<< You will always have horrifically slow latency compared to if you pack the servers together in the same place with specialized networking.

Agree about the physics; disagree about the larger point.

I am not questioning that servers packed together may achieve an optimal result in how we are currently doing things, but, and this is my point, what if we didn't.

<< you cannot get that with distributed training

This is entirely the wrong question to ask. The question to ask is: how it could be adapted to distributed training.

You know what I'm surprised to find out this is far more feasible than I assumed; DiLoCo + INTELLECT models demonstrate how feasible decentralized training is already, that is very surprising to me that you can get that far with so much less communication bandwidth. Not only that, but that distributed training is _more_ feasible as you scale since compute needed scales as the square of parameter count but communication scales linearly so the overhead penalty goes down.

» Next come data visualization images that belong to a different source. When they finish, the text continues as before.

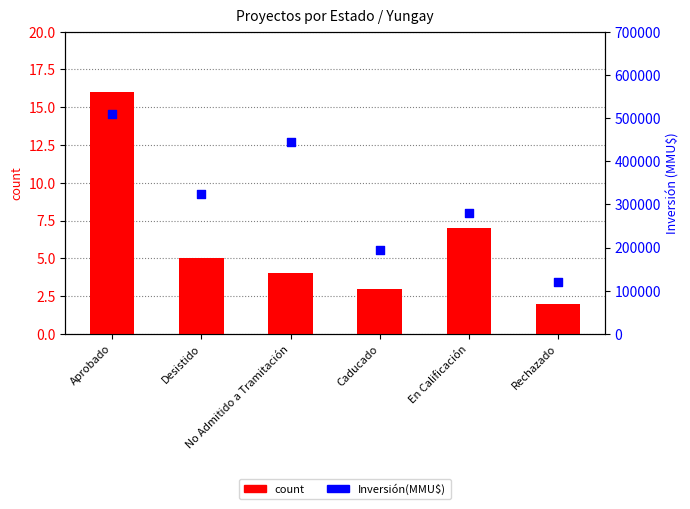

What is the total value across all series at Caducado?

195003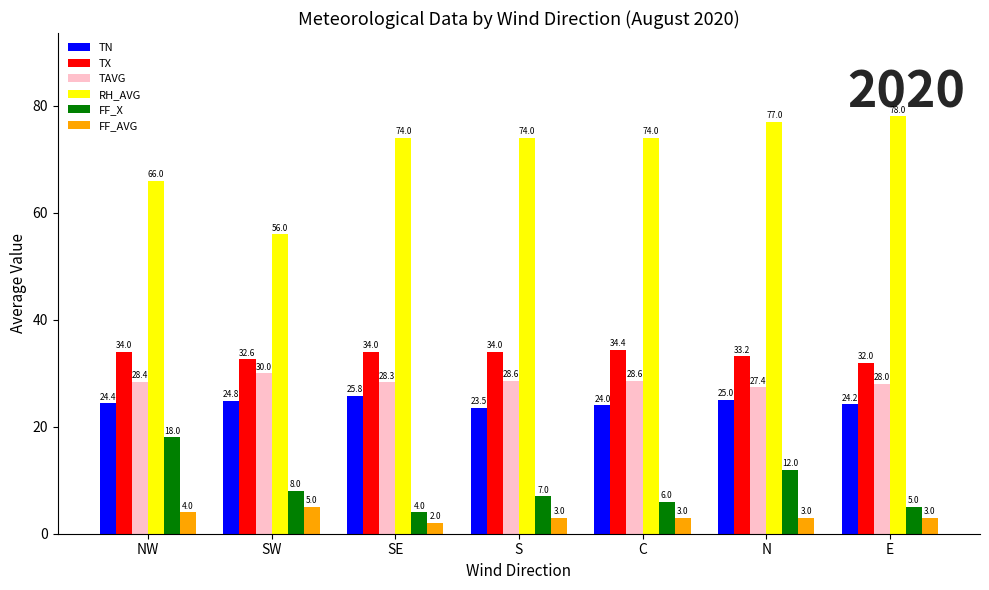

Does the chart contain any negative values?

No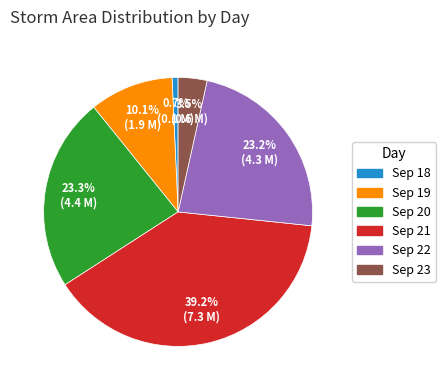

Is there any slice that represents more than half of the pie?

No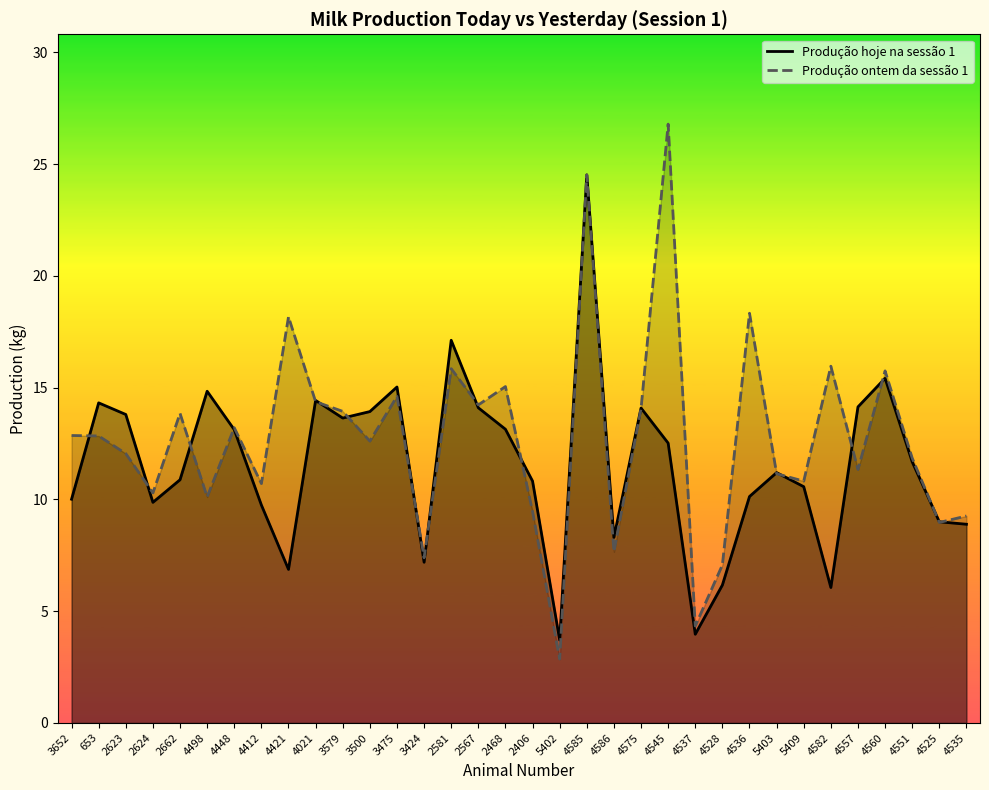

In Produção hoje na sessão 1, how many points are lower than both neighbors (excluding endpoints)?

8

I think the most important problem is that you have to marshall enough compute to be meaningful, and that is going to be more and more difficult as frontier compute requirements grow.

It is a genuinely interesting problem ( above my mental abilities, but there are people smarter than me that could make it work ). I agree that compute could end up being an issue as things progress. Still, it seems that portions of what would be necessary kinda exists.

But, and it is not a small but, there is no money in it. In fact, big orgs are bound to lose money should something like that succeed.